Task instructions - Nothing outside the range below should be printed. Output exactly the lines from the line with "grafos. Qual o" to the line with "Accessoires d'équipement huile", both included.

◇ ◇ ◇ ◇

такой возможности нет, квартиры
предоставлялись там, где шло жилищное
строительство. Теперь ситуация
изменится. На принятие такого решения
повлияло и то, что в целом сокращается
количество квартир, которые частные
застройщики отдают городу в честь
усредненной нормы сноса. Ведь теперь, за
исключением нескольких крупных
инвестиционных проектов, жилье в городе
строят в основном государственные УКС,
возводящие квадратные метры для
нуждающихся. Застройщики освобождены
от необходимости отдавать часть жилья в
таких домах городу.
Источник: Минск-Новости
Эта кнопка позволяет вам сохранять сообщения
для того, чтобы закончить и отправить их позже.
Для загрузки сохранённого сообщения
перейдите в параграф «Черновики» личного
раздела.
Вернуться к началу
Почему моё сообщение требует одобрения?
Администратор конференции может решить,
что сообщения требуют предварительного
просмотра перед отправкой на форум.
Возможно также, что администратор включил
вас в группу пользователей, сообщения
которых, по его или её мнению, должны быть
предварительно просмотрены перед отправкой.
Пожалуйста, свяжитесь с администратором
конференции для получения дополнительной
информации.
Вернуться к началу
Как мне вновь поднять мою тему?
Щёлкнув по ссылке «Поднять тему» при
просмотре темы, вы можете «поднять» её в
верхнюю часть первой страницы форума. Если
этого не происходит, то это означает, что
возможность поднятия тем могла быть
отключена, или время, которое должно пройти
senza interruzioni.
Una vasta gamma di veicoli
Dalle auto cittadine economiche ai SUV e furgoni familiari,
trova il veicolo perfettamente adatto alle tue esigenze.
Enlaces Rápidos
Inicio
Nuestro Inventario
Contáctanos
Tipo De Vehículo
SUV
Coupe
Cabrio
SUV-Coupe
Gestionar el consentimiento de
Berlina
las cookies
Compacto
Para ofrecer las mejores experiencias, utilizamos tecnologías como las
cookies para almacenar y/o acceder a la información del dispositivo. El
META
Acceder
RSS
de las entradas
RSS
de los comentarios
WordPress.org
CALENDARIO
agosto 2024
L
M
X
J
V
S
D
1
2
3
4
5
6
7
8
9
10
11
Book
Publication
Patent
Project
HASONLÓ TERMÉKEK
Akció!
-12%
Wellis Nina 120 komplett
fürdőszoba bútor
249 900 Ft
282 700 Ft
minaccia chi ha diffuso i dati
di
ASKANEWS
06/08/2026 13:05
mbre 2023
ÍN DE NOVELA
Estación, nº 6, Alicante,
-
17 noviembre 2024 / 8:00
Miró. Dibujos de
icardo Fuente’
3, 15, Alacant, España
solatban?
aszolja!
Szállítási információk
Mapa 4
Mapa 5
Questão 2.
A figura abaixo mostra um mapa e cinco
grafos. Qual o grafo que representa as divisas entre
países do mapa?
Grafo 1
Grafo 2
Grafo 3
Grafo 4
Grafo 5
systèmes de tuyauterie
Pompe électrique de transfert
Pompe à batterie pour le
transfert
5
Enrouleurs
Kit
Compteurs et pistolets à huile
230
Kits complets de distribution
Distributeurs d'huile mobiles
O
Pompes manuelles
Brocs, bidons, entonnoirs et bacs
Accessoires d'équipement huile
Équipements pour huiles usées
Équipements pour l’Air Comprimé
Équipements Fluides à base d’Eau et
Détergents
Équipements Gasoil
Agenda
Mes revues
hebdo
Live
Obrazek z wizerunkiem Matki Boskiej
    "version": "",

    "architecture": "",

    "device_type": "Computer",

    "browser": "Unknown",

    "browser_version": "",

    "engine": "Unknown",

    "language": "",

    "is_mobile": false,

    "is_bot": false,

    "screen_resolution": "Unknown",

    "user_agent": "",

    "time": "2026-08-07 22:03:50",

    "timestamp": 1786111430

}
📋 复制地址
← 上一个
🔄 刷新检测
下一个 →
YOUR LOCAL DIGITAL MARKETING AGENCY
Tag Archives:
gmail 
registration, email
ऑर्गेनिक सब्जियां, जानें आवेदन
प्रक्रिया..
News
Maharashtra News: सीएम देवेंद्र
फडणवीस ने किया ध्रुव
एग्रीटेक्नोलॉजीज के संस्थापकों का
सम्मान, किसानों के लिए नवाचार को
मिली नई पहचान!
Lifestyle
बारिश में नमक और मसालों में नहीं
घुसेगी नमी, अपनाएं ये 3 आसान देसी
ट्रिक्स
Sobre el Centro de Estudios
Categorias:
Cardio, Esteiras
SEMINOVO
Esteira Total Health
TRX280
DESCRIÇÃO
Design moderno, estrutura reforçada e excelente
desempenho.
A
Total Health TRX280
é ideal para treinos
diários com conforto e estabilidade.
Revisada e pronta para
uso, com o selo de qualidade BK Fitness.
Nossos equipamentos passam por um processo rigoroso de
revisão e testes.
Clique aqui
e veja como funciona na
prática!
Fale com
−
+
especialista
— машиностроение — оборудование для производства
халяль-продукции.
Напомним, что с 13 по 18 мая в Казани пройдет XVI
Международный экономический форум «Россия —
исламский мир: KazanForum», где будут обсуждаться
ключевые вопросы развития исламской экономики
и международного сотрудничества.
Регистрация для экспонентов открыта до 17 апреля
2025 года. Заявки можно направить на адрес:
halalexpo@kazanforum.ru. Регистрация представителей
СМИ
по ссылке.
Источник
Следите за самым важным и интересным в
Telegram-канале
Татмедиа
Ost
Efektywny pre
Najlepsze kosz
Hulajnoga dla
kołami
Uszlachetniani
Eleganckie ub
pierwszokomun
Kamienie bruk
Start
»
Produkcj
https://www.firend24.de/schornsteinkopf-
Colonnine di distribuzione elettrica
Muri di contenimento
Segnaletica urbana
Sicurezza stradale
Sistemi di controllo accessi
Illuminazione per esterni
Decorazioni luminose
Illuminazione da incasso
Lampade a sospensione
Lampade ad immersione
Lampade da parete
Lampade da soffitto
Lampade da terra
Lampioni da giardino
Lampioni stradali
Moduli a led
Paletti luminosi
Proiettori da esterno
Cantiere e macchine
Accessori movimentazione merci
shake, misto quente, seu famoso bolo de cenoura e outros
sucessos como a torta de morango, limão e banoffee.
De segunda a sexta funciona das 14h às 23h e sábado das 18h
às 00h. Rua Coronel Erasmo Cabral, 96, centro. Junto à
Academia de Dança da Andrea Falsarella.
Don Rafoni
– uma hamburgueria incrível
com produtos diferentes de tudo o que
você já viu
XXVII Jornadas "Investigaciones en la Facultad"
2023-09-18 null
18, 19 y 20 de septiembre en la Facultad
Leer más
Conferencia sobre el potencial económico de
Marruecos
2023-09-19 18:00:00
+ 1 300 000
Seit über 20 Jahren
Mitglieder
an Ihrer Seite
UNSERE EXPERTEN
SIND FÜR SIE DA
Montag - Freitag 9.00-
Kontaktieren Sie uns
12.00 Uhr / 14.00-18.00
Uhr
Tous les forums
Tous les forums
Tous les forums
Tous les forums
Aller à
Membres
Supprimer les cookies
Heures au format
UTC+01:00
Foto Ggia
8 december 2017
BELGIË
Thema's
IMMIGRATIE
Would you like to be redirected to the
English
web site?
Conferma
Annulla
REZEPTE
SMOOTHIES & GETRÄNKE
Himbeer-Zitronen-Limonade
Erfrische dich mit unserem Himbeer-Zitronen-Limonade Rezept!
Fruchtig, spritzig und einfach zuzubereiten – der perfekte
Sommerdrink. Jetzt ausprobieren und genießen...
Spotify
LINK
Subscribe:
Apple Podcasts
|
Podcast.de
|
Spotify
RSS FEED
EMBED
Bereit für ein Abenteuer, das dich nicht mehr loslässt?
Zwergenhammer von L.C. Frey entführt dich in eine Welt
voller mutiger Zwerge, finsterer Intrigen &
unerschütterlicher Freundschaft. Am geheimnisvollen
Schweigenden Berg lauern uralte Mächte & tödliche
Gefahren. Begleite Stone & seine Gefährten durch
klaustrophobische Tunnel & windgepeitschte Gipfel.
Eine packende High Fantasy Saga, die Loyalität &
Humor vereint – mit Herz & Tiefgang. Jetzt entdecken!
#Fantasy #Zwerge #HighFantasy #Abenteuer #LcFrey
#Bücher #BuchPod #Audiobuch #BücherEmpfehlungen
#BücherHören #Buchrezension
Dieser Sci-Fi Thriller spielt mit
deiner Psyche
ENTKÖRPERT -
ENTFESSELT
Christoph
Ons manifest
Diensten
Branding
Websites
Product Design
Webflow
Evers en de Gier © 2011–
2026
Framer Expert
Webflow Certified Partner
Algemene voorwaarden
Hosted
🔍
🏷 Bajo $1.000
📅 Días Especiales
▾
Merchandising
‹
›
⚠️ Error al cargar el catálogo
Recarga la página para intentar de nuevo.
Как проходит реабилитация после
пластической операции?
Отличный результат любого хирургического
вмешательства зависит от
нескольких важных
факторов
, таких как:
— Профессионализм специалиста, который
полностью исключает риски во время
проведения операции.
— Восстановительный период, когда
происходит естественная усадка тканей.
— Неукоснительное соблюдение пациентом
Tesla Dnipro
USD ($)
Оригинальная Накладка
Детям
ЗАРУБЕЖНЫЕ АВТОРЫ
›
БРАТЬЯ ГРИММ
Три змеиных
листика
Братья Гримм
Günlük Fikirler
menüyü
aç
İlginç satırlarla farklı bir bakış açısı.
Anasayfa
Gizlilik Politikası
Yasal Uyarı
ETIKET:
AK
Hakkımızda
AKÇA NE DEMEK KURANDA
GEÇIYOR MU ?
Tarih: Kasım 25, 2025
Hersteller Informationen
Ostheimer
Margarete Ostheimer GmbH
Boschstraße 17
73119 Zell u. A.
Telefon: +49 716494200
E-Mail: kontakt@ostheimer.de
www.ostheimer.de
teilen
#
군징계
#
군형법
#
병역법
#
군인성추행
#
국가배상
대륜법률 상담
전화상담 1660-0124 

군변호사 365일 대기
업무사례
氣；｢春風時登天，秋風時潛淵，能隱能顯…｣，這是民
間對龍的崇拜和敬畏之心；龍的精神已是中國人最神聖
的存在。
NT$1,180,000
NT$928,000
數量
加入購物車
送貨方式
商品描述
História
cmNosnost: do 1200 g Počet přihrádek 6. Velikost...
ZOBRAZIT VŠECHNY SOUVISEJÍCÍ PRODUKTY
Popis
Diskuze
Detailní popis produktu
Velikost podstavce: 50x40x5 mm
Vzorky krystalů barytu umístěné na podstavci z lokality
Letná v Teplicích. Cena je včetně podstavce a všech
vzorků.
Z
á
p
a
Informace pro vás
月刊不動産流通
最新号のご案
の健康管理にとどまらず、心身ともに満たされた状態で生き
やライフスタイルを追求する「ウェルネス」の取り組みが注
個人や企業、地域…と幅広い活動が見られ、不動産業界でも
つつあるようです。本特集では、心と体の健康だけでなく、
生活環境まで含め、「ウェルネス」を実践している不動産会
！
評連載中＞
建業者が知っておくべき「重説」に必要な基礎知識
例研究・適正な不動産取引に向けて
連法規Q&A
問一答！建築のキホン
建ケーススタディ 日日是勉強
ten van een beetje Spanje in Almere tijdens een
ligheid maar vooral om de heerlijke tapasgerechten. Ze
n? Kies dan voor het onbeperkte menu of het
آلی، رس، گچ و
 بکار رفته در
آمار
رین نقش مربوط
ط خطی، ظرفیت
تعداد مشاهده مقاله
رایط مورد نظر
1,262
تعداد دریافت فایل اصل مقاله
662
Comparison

◇ ◇ ◇ ◇

Task output -
grafos. Qual o grafo que representa as divisas entre
países do mapa?
Grafo 1
Grafo 2
Grafo 3
Grafo 4
Grafo 5
systèmes de tuyauterie
Pompe électrique de transfert
Pompe à batterie pour le
transfert
5
Enrouleurs
Kit
Compteurs et pistolets à huile
230
Kits complets de distribution
Distributeurs d'huile mobiles
O
Pompes manuelles
Brocs, bidons, entonnoirs et bacs
Accessoires d'équipement huile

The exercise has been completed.